While proprietary and third-party LLMs offer powerful capabilities, they often fall short in terms of language diversity, data quality, copyright safety, transparency, and freedom from bias. 

The data used to train these models can be of inconsistent quality, which affects the model's performance and reliability. In particular, most LLMs support only a limited number of languages and severely underperform on low-resource languages, which can be a significant drawback for organisations that need multilingual support. This limitation is particularly relevant for European AI projects that require a broad range of EU languages.

To address these concerns, the proposed project would continue the pre-training of the state-of-the-art Llama 3 70B LLM at scale with data from the interinstitutional Euramis database kept by DGT. This inter-institutional database contains over 100 billion tokens from professional translations done within the EU Institutions for documents (legislative, administrative and policy-related ) drafted within the EU Institutions, making the data very high quality compared to data collected (crawled) and processed automatically from sources with variable quality. It is safe in terms of copyright, and it does not contain disinformation or other non-factual or unreliable information. It includes significant representation for low-resource languages, which can address the challenge of language coverage in existing LLMs.
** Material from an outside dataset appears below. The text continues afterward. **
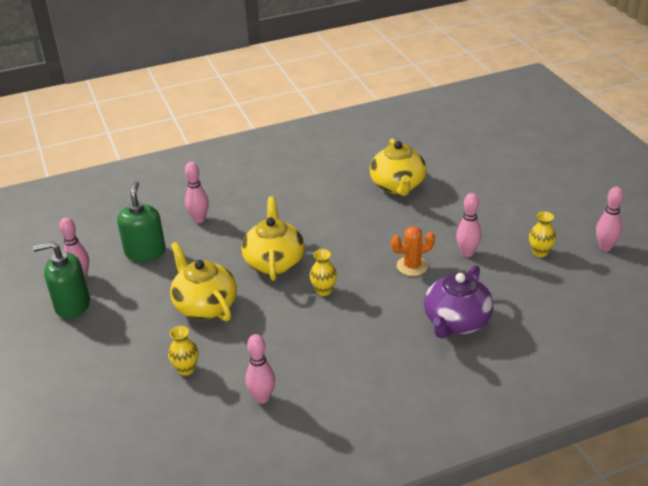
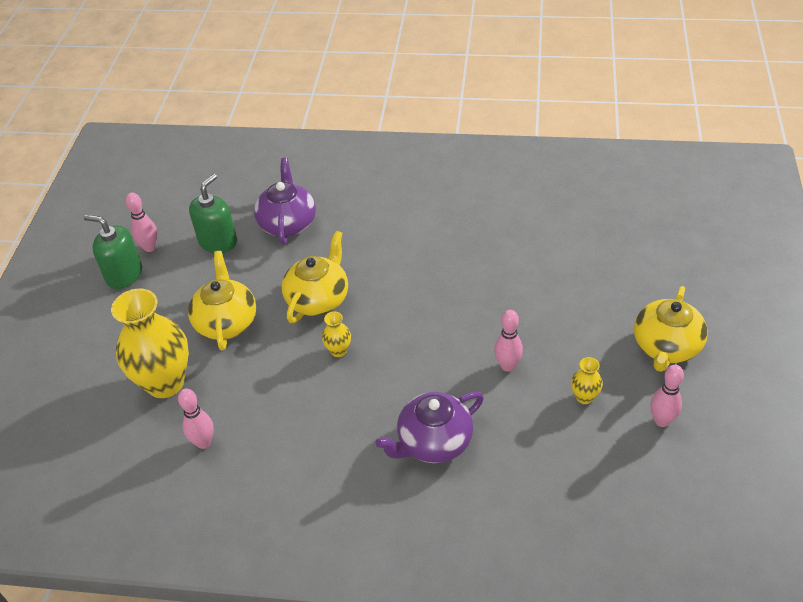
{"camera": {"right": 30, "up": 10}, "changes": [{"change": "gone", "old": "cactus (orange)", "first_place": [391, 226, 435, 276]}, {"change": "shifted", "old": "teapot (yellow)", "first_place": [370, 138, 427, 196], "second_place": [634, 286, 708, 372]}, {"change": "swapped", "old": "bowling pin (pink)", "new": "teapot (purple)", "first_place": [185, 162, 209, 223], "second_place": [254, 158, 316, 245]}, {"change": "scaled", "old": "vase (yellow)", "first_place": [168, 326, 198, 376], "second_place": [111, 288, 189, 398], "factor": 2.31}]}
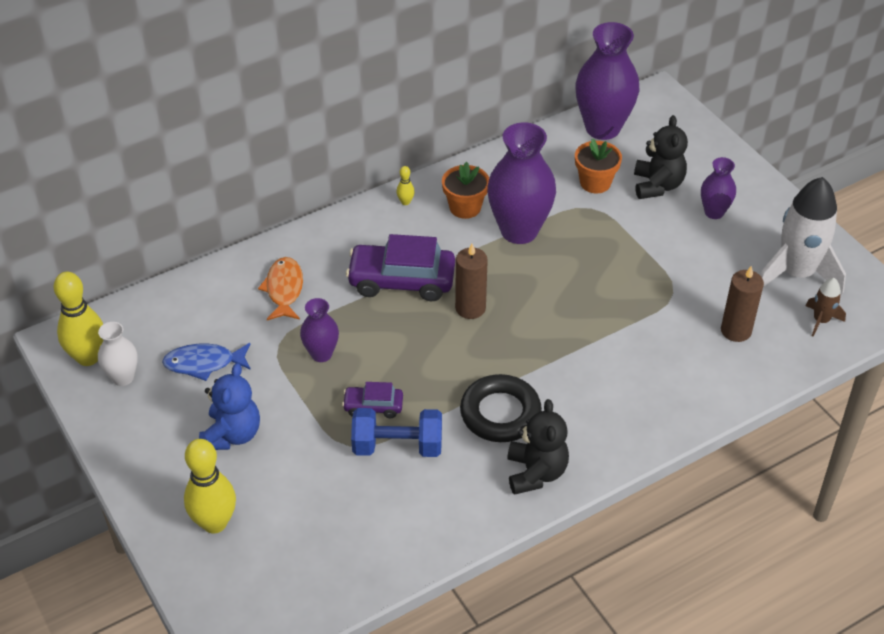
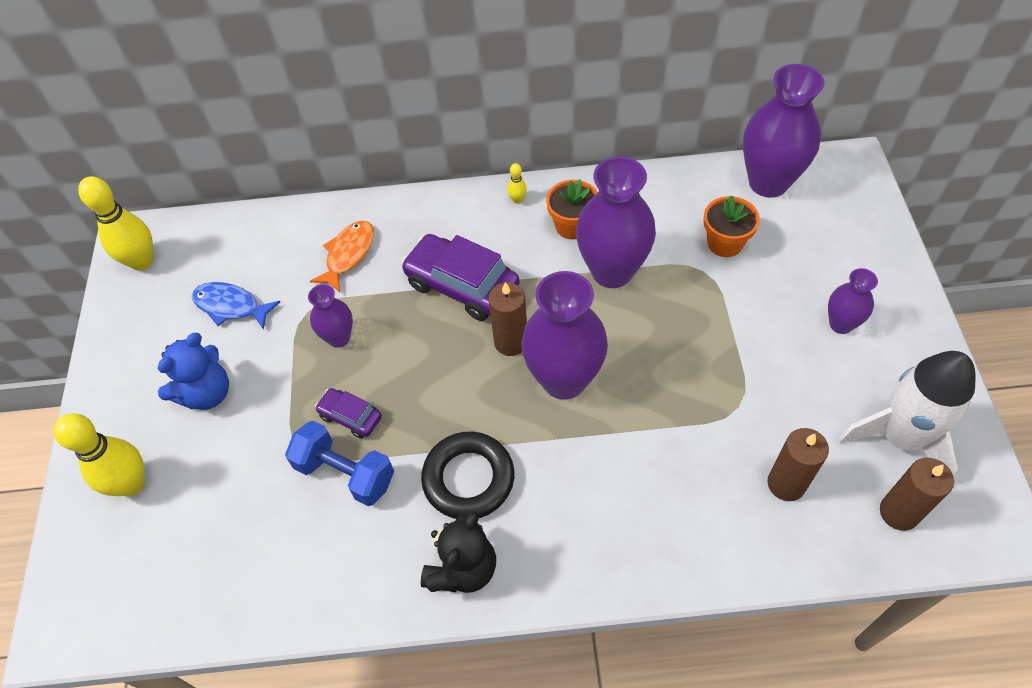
{"camera": {"right": 30, "up": 10}, "changes": [{"change": "gone", "old": "vase (white)", "first_place": [98, 322, 138, 386]}, {"change": "gone", "old": "teddy bear (black)", "first_place": [634, 115, 688, 199]}, {"change": "new", "new": "vase (purple)", "second_place": [521, 271, 608, 400]}, {"change": "swapped", "old": "rocket (brown)", "new": "candle (brown)", "first_place": [806, 278, 846, 337], "second_place": [880, 458, 954, 531]}]}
The proposed project would produce a new state-of-the-art LLM with improved language capabilities across all EU official languages and in the EU specific domain. The new model would be used to power existing AI-based services through the Digital Europe platform run by DGT, and made available under the European Commission’s open-sourcing policy for use in other projects in Europe. A new state-of-the-art model with better EU language capabilities and better EU knowledge and style will be better tailored for use cases relevant in particular for EU public administrations, SMEs, civil society, and academia.

DGT is at the forefront of introducing AI-driven solutions within the European public sector, offering cutting-edge AI services under the Digital Europe programme. Key initiatives include eTranslation for neural machine translation, eSummary for automated multilingual summarisation, and eBriefing for creating specific draft documents using generative AI. 

These innovations are accessible to government bodies, educational institutions, non-profit organisations, and small and medium-sized enterprises (SMEs) across EU Member States. In the past, our team successfully completed two supercomputing projects through EuroHPC using MeluXina-GPU (project EHPC-DEV-2022D09-008 and EHPC-DEV-2023D09-008). 

The work included continued pre-training of a smaller open source LLM (Llama 2 13B) and only for the Slovenian and Croatian languages. Additionally, in a new ongoing project (EHPC-DEV-2024D05-041) the team plan to optimise the training software to the Leonardo Booster hardware, which would feed into this proposal's efficient training of Llama 3 70B on the Euramis database at scale.